A similar view is expressed in “Cross On Evidence”, seventh Australian edition, 2004, LexisNexis Butterworths, 2004, at page 543.
Second, the Arbitrator’s statement at paragraph 15(a) of his Reasons that Dr Noussair’s note of 21 February 2001 was “reasonably contemporaneous” was incorrect. Contemporaneous means, “existing or occurring at the same time” (Shorter Oxford Dictionary, 6th edition). In no sense could a doctor’s note taken almost three months after the event be considered to be contemporaneous with the event.
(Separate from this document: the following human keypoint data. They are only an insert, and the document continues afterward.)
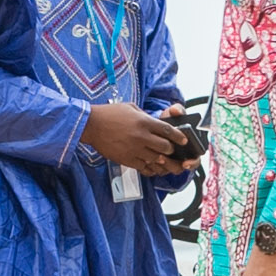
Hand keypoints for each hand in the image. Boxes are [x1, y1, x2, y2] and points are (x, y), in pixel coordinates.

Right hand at [78, 102, 195, 175]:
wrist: (91, 125)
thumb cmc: (110, 114)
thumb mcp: (131, 108)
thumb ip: (145, 116)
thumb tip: (156, 123)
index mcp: (144, 122)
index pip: (168, 131)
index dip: (179, 137)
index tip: (184, 140)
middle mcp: (141, 136)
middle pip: (165, 148)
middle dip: (170, 150)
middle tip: (170, 149)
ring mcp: (134, 149)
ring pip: (156, 159)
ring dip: (161, 160)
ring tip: (163, 160)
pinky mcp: (126, 159)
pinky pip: (144, 167)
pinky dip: (150, 168)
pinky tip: (151, 166)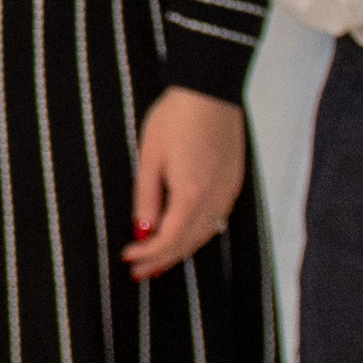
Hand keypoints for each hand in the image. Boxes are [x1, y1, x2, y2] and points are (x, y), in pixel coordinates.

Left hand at [121, 87, 247, 277]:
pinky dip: (197, 234)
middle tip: (140, 272)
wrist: (210, 89)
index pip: (169, 241)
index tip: (128, 258)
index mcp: (192, 195)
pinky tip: (183, 235)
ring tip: (158, 261)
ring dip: (180, 251)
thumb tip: (143, 232)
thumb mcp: (150, 158)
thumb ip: (147, 199)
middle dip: (162, 260)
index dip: (148, 255)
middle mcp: (215, 199)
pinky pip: (215, 220)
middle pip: (188, 244)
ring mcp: (228, 192)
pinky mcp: (234, 182)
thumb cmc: (176, 118)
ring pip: (204, 236)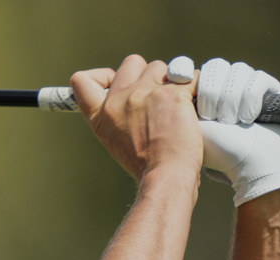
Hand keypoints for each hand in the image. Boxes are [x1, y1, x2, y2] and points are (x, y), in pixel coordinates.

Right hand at [70, 55, 202, 183]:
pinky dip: (197, 89)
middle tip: (157, 100)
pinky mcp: (173, 93)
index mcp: (101, 115)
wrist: (165, 176)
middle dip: (147, 75)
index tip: (113, 82)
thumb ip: (119, 117)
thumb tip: (132, 101)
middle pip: (132, 63)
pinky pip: (191, 77)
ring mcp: (145, 93)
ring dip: (172, 82)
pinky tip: (196, 107)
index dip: (100, 76)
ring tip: (178, 108)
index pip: (82, 81)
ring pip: (162, 67)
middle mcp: (119, 100)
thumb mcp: (117, 141)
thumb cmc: (146, 166)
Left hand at [191, 57, 279, 205]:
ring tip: (233, 122)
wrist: (256, 166)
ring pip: (236, 70)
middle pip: (215, 67)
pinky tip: (250, 118)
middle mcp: (226, 91)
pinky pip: (256, 77)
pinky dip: (250, 99)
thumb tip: (176, 72)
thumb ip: (179, 99)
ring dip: (231, 99)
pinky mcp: (271, 89)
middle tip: (213, 117)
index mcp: (204, 99)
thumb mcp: (191, 126)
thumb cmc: (221, 152)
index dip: (189, 73)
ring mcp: (249, 89)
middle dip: (212, 92)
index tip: (180, 80)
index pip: (196, 71)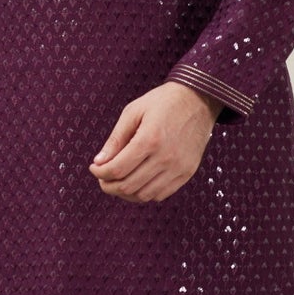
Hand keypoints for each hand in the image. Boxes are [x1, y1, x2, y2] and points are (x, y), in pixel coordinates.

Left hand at [89, 83, 224, 202]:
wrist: (199, 99)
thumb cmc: (164, 102)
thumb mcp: (133, 111)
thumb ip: (116, 139)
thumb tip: (99, 162)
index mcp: (149, 139)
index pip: (117, 169)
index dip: (100, 173)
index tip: (94, 168)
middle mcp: (165, 157)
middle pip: (128, 186)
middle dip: (108, 185)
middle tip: (102, 177)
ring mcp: (178, 168)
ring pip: (143, 195)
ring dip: (125, 193)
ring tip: (118, 181)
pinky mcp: (187, 173)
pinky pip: (160, 194)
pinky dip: (144, 193)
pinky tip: (137, 182)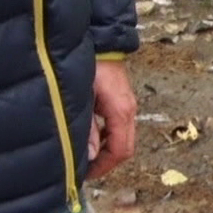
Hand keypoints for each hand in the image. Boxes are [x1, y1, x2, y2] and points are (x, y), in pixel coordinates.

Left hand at [86, 59, 135, 179]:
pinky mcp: (122, 100)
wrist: (102, 39)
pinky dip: (107, 137)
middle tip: (84, 168)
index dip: (103, 167)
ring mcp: (127, 105)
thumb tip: (90, 156)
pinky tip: (90, 136)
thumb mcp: (83, 97)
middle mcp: (129, 110)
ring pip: (122, 138)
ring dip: (106, 150)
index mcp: (121, 112)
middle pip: (124, 148)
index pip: (120, 151)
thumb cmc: (91, 65)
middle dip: (106, 162)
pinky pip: (118, 126)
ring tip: (85, 155)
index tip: (85, 174)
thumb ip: (86, 127)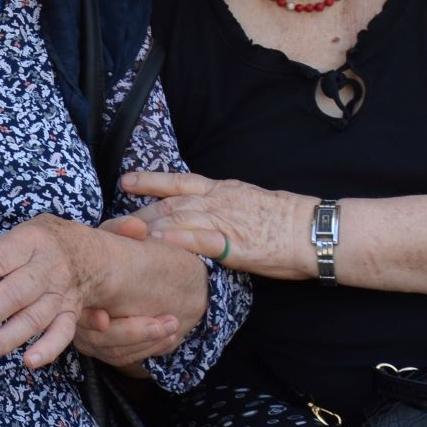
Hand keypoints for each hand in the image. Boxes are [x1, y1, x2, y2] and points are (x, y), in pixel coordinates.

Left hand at [0, 214, 110, 369]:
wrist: (88, 252)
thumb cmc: (38, 246)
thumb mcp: (14, 238)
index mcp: (27, 243)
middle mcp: (46, 269)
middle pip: (15, 295)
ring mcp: (60, 293)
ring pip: (33, 319)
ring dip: (5, 340)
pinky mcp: (71, 313)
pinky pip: (63, 333)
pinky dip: (48, 349)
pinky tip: (28, 362)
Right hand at [70, 217, 183, 368]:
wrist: (105, 272)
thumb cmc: (105, 251)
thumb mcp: (111, 236)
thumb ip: (121, 230)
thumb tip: (138, 228)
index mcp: (71, 293)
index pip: (75, 313)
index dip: (89, 319)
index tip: (104, 318)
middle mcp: (74, 319)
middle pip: (97, 340)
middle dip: (132, 334)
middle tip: (165, 323)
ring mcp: (89, 338)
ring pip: (113, 352)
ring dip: (146, 342)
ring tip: (173, 326)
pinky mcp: (104, 350)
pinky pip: (123, 358)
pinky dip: (147, 349)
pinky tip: (168, 337)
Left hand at [115, 171, 316, 281]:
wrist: (315, 231)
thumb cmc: (287, 222)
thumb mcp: (250, 201)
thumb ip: (224, 204)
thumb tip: (204, 211)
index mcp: (222, 190)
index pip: (178, 182)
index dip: (150, 181)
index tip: (125, 181)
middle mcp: (218, 200)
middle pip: (168, 204)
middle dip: (138, 213)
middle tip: (111, 222)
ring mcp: (224, 220)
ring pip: (177, 219)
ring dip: (147, 228)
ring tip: (121, 235)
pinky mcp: (234, 243)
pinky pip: (200, 240)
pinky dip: (177, 241)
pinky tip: (157, 245)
Third, the general preparation of this matter by the parties’ legal representatives was seriously deficient. How this matter proceeds at the re-determination is a matter for the parties and the second Arbitrator. However, the Arbitrator may be assisted in the determination of this claim if a full copy of Dr Noussair’s notes are obtained, together with the relevant police records (including any statement Mr Harmouche gave) and the documents relating to Mr Harmouche’s claim for victims’ compensation, together with such other material the parties consider relevant to the determination of the issues in dispute.
DECISION
The Arbitrator’s determination of 23 September 2008 is revoked and the matter is remitted for re-determination before a different Arbitrator. Costs of the first arbitration, and of the second arbitration, are to follow the event of the second arbitration.
COSTS
The respondent employer is to pay the appellant worker’s costs of the appeal.
Bill Roche
Deputy President
9 January 2009
I, TUYET WALLIS, CERTIFY THAT THIS IS A TRUE AND ACCURATE RECORD OF THE REASONS FOR DECISION OF BILL ROCHE, ACTING PRESIDENT OF THE WORKERS COMPENSATION COMMISSION.